*Required work*
Please transcribe exactly, and only, the lines of the data below between the line holding "M0,1130L293,1607L399,1775L543,1921L560,1949" and the line holding "<!-- secondary -->", inclusive.

*Supplied entries*
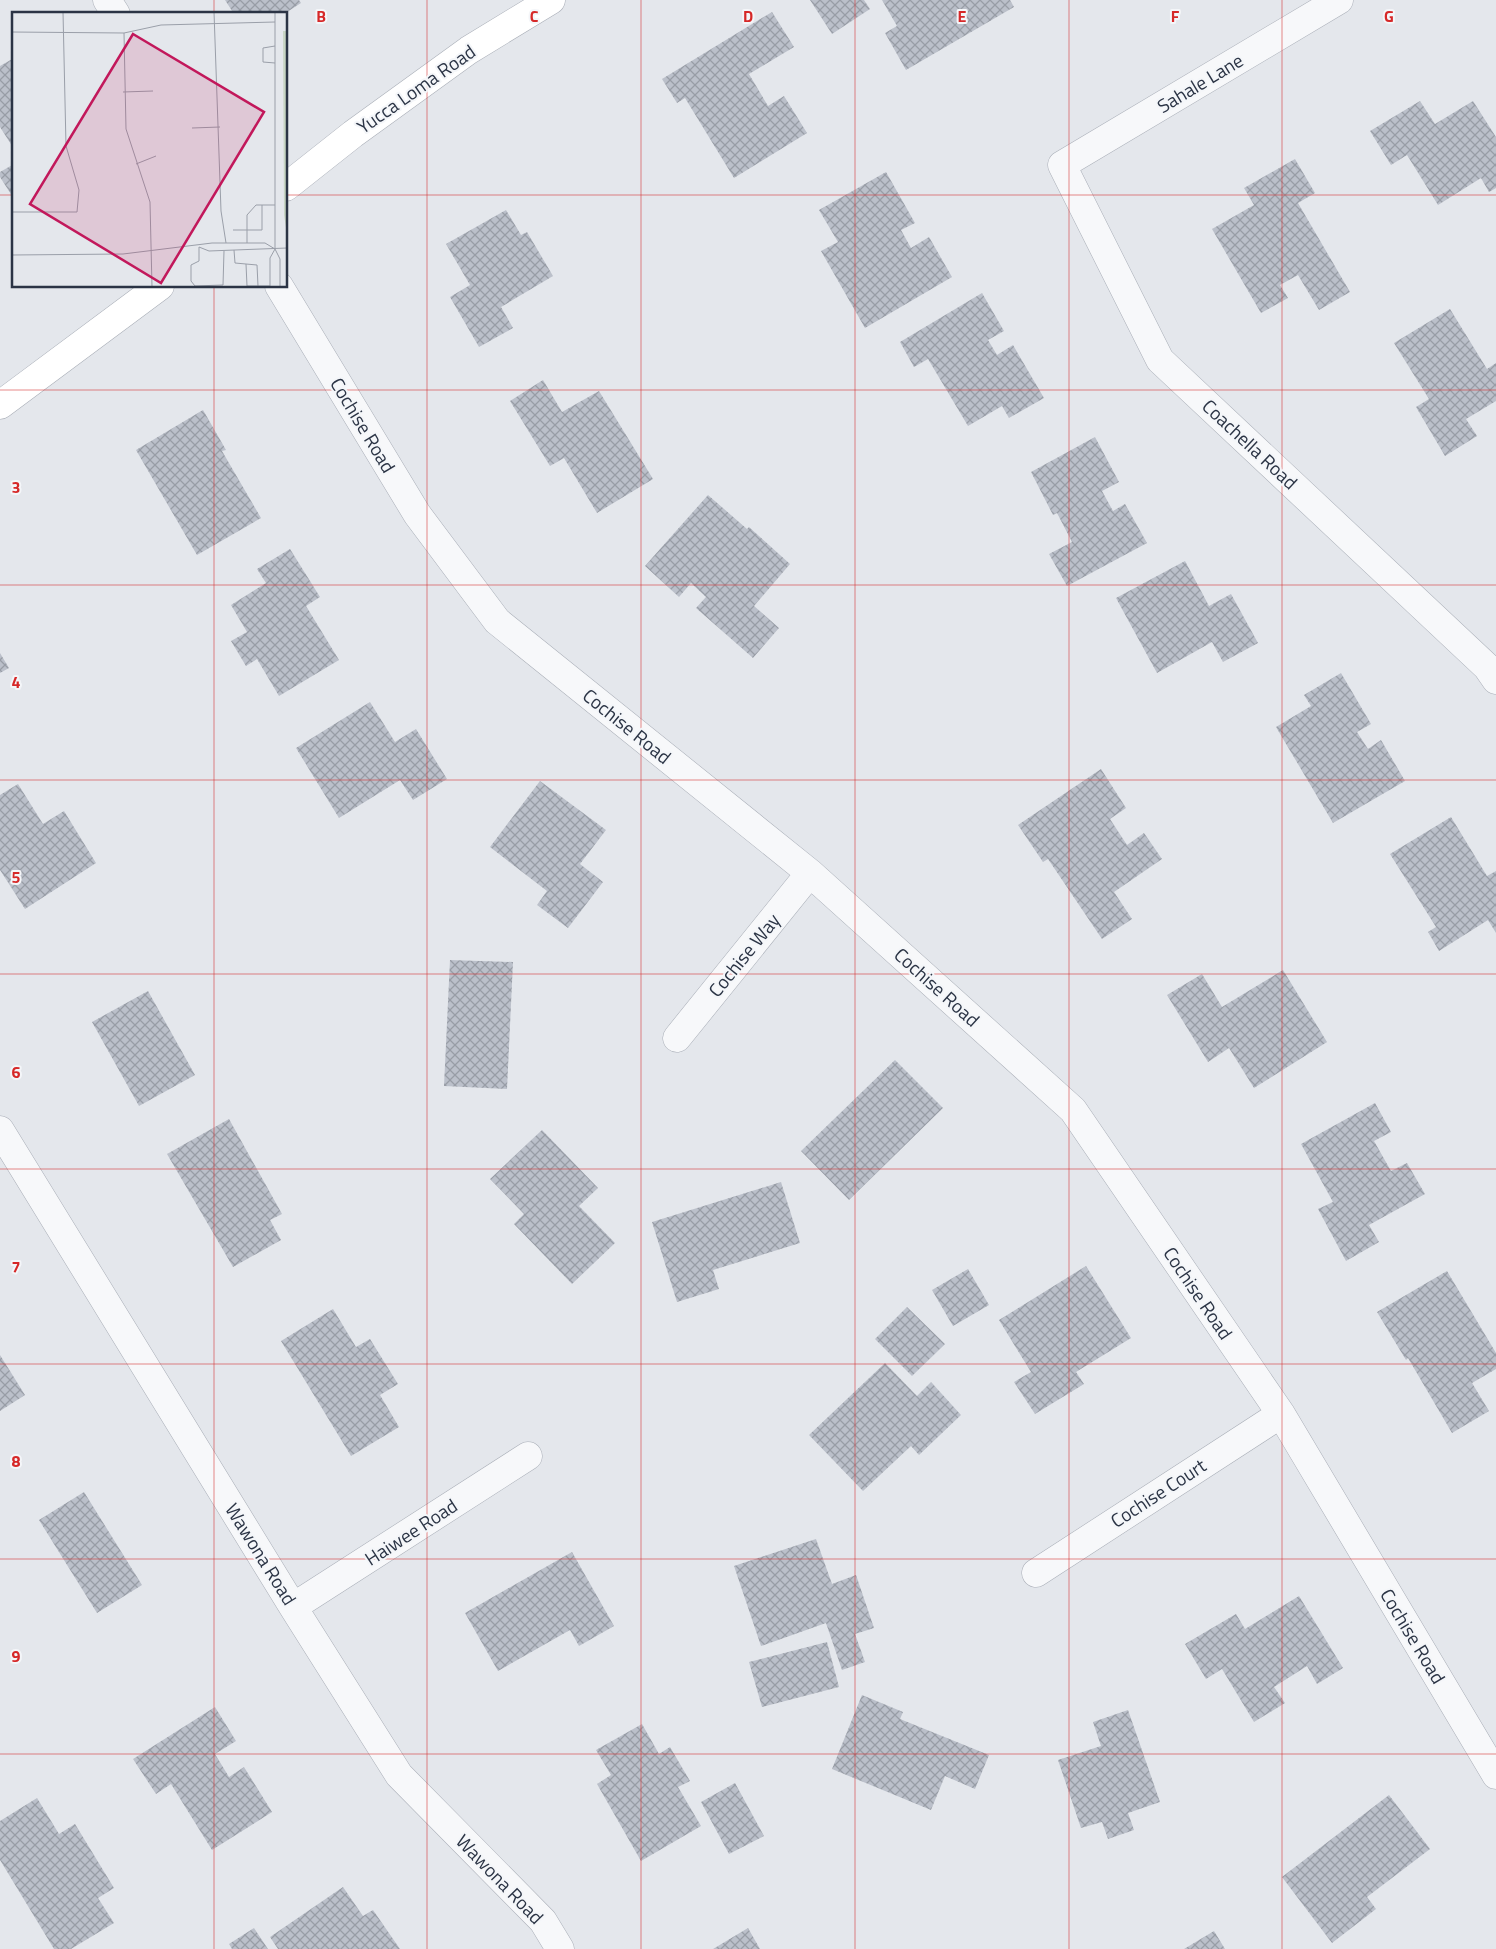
<svg xmlns="http://www.w3.org/2000/svg" width="1496" height="1949" font-family="'Titillium Web',sans-serif">
<style>
.building{fill:url(#building-cross-hatch)}
.lines{fill:none;stroke-linecap:round;stroke-linejoin:round}
.minor-casing{stroke:#a9aeb7;stroke-width:29}
.secondary-casing{stroke:#a9aeb7;stroke-width:29}
.minor{stroke:#f7f8fa;stroke-width:28}
.secondary{stroke:#fff;stroke-width:28}
.grid{fill:none;stroke:#d62828;stroke-width:1;stroke-opacity:0.55}
.labels{text-anchor:middle;stroke-width:4;stroke-linejoin:round;paint-order:stroke}
.street-label{font-size:19px;fill:#2b3445;stroke:#f4f6f9}
.inset-road{fill:none;stroke:#9a9fa9;stroke-width:1}
.view{fill:#c2185b;fill-opacity:0.15;stroke:#c2185b;stroke-width:2.5}
.inset-edge{fill:none;stroke:#2b3445;stroke-width:2.5}
.grid-label{font-size:16px;text-anchor:middle;font-weight:bold;fill:#d62828;stroke:#f4f6f9;stroke-width:4;stroke-linejoin:round;paint-order:stroke}
</style>
<defs>
<pattern id="building-cross-hatch" width="8" height="8" patternUnits="userSpaceOnUse" patternTransform="scale(1.25)"><rect width="8" height="8" fill="#bbc0ca"/><path d="M0 0l8 8M0 8l8-8" fill="none" stroke="#989da6"/></pattern>
</defs>
<rect width="100%" height="100%" fill="#e4e7ec"/>
<!-- building -->
<path class="building" d="M225,0H299L301,3L284,14H234Z
M810,0H864L870,9L832,34Z
M882,0H1010L1014,7L906,70L885,33L897,26Z
M772,12L794,47L749,74L768,106L784,96L807,133L734,178L685,98L677,103L662,79Z
M14,58V149L0,127V66Z
M1420,101L1435,124L1473,101L1496,137V188L1489,192L1481,178L1438,205L1407,155L1391,165L1370,131Z
M1295,159L1315,193L1298,203L1350,292L1319,310L1298,275L1280,285L1288,298L1261,313L1212,229L1254,205L1244,188Z
M14,164V199L0,177V172Z
M886,172L915,223L901,230L911,248L929,237L952,277L865,328L821,251L838,242L819,210Z
M506,210L521,235L527,232L553,276L501,307L513,328L479,347L450,297L470,285L446,244Z
M982,293L1004,331L988,340L997,355L1013,345L1044,398L1009,418L1002,406L968,426L928,359L914,367L900,342Z
M1450,309L1487,369L1496,363V401L1466,419L1477,436L1445,456L1416,407L1429,399L1394,343Z
M543,380L562,412L599,391L653,479L597,513L564,458L550,466L510,401Z
M203,410L226,450L222,451L261,518L197,555L136,450Z
M1095,437L1119,482L1102,491L1113,511L1125,504L1147,543L1067,586L1049,554L1072,542L1057,513L1053,515L1031,472Z
M708,495L747,529L749,527L790,564L754,606L779,628L753,658L696,608L706,597L691,583L679,597L645,566Z
M290,549L320,597L306,606L339,660L279,696L257,659L246,666L231,641L247,632L231,605L266,583L257,569Z
M1185,561L1209,606L1231,594L1258,643L1223,662L1212,642L1157,673L1116,598Z
M0,653L9,668L0,673Z
M1341,673L1371,724L1357,732L1368,749L1381,740L1405,781L1333,823L1276,727L1311,706L1304,695Z
M370,702L395,742L416,729L447,779L413,800L400,780L339,818L296,748Z
M1101,769L1126,808L1110,819L1127,845L1144,833L1162,859L1114,892L1132,919L1102,939L1048,859L1043,862L1018,825Z
M540,781L606,830L580,864L603,882L568,928L537,905L547,891L490,847Z
M18,784L43,824L64,811L96,863L25,909L0,870V795Z
M1451,817L1487,876L1496,871V933L1488,920L1439,951L1428,932L1436,927L1390,854Z
M450,960L513,962L507,1089L444,1086Z
M1283,970L1327,1042L1254,1088L1229,1048L1208,1062L1167,995L1202,974L1222,1007Z
M148,991L195,1075L139,1106L92,1022Z
M895,1060L943,1108L849,1200L801,1151Z
M1375,1103L1391,1132L1374,1141L1391,1171L1407,1163L1425,1194L1369,1225L1379,1242L1346,1261L1318,1209L1333,1202L1301,1144Z
M229,1119L282,1214L270,1220L281,1240L233,1267L167,1154Z
M542,1130L598,1188L579,1206L615,1243L572,1284L514,1224L524,1214L490,1179Z
M781,1182L800,1243L713,1270L719,1289L677,1302L652,1222Z
M1086,1266L1131,1338L1076,1372L1084,1384L1035,1414L1014,1382L1031,1372L999,1320Z
M968,1269L989,1305L953,1326L932,1290Z
M1447,1271L1496,1353V1369L1472,1383L1489,1411L1452,1433L1408,1358L1406,1360L1377,1312Z
M907,1307L945,1344L912,1376L875,1339Z
M333,1309L356,1347L370,1339L398,1384L380,1395L399,1427L351,1456L281,1341Z
M0,1355L25,1395L0,1411Z
M885,1363L917,1396L931,1382L961,1415L919,1455L911,1446L863,1491L809,1435Z
M84,1492L142,1585L97,1613L39,1520Z
M816,1539L832,1584L856,1575L874,1628L855,1634L865,1662L842,1670L826,1623L761,1646L734,1566Z
M572,1552L614,1626L579,1646L570,1630L498,1671L465,1613Z
M1299,1596L1343,1668L1317,1684L1307,1666L1274,1687L1285,1703L1254,1722L1222,1669L1206,1679L1185,1644L1236,1614L1245,1629Z
M827,1642L839,1687L762,1707L749,1662Z
M862,1695L903,1712L900,1719L989,1755L975,1789L945,1776L931,1810L832,1769Z
M215,1707L236,1741L215,1754L229,1777L244,1767L272,1812L212,1850L171,1784L156,1794L133,1759Z
M1128,1710L1160,1802L1128,1813L1134,1830L1108,1839L1102,1822L1081,1828L1058,1760L1101,1746L1093,1722Z
M642,1724L659,1754L670,1747L690,1781L678,1787L701,1826L641,1861L597,1784L611,1775L596,1750Z
M735,1783L764,1836L729,1854L701,1802Z
M1389,1795L1430,1849L1367,1897L1376,1909L1332,1943L1282,1877Z
M37,1798L59,1834L75,1824L114,1888L98,1898L114,1923L71,1949H54L0,1860V1821Z
M343,1887L363,1916L373,1910L400,1949H278L270,1937Z
M254,1928L268,1949H232L229,1944Z
M748,1928L760,1949H713Z
M1214,1931L1225,1949H1184Z"/>
<g class="lines">
<!-- minor casing -->
<g class="minor-casing">
<path id="minor" d="M107,0L116,14
M1339,0L1062,165L1160,360L1487,667L1496,680
M279,286L417,514L497,621L810,873L1073,1110L1281,1414L1496,1775
M677,1038L810,873
M0,1130L293,1607L399,1775L543,1921L560,1949
M1036,1573L1281,1414
M293,1607L528,1456"/>
</g>
<!-- secondary casing -->
<g class="secondary-casing">
<path id="secondary" d="M286,187L353,134L469,50L551,0
M0,405L160,286"/>
</g>
<!-- minor -->
<use href="#minor" class="minor"/>
<!-- secondary -->
<use href="#secondary" class="secondary"/>
</g>
<!-- grid -->
<path class="grid" d="M214,0V14M427,0V1949M641,0V1949M855,0V1949M1069,0V1949M1282,0V1949M0,195H14M286,195H1496M214,286V1949M0,390H1496M0,585H1496M0,780H1496M0,974H1496M0,1169H1496M0,1364H1496M0,1559H1496M0,1754H1496"/>
<g class="labels">
<!-- street labels -->
<g class="street-label">
<text transform="translate(1200 83) rotate(-31)" y="7">Sahale Lane</text>
<text transform="translate(416 89) rotate(-35)" y="7">Yucca Loma Road</text>
<text transform="translate(363 425) rotate(59)" y="7">Cochise Road</text>
<text transform="translate(1250 444) rotate(43)" y="7">Coachella Road</text>
<text transform="translate(627 726) rotate(39)" y="7">Cochise Road</text>
<text transform="translate(744 955) rotate(-51)" y="7">Cochise Way</text>
<text transform="translate(937 987) rotate(42)" y="7">Cochise Road</text>
<text transform="translate(1198 1293) rotate(56)" y="7">Cochise Road</text>
<text transform="translate(1158 1493) rotate(-33)" y="7">Cochise Court</text>
<text transform="translate(411 1532) rotate(-33)" y="7">Haiwee Road</text>
<text transform="translate(261 1554) rotate(58)" y="7">Wawona Road</text>
<text transform="translate(1413 1636) rotate(59)" y="7">Cochise Road</text>
<text transform="translate(500 1879) rotate(46)" y="7">Wawona Road</text>
</g>
</g>
<!-- overview -->
<g transform="translate(12 12)">
<rect width="275" height="275" fill="#e4e7ec"/>
<path d="M271,19H275V222L272,203Z" fill="#c9d6c5"/>
<path class="inset-road" d="M202,0L209,199L214,231M263,0V237L268,247V275M0,20L112,21L149,13L263,10M112,21L114,117L138,190L140,275M263,34L251,36V50L263,51M111,80L141,79M180,116L208,115M124,152L144,144M0,200H65L67,178L54,134L51,0M221,218H250V193M235,231V203L244,193H263M187,235V249L179,253V269L183,274L211,273L212,239M187,235L197,239L275,236M222,238L223,251L245,253L246,274H258M0,243L111,242L200,231H253L263,237M234,252L235,274H246M258,275V246L263,237"/>
<path class="view" d="M121,22L252,100L149,271L18,192Z"/>
<rect width="275" height="275" class="inset-edge"/>
</g>
<g class="grid-label">
<text x="321" y="22">B</text>
<text x="534" y="22">C</text>
<text x="748" y="22">D</text>
<text x="962" y="22">E</text>
<text x="1175" y="22">F</text>
<text x="1389" y="22">G</text>
<text x="16" y="493">3</text>
<text x="16" y="688">4</text>
<text x="16" y="883">5</text>
<text x="16" y="1078">6</text>
<text x="16" y="1273">7</text>
<text x="16" y="1467">8</text>
<text x="16" y="1662">9</text>
</g>
</svg>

*Result of the exercise*
M0,1130L293,1607L399,1775L543,1921L560,1949
M1036,1573L1281,1414
M293,1607L528,1456"/>
</g>
<!-- secondary casing -->
<g class="secondary-casing">
<path id="secondary" d="M286,187L353,134L469,50L551,0
M0,405L160,286"/>
</g>
<!-- minor -->
<use href="#minor" class="minor"/>
<!-- secondary -->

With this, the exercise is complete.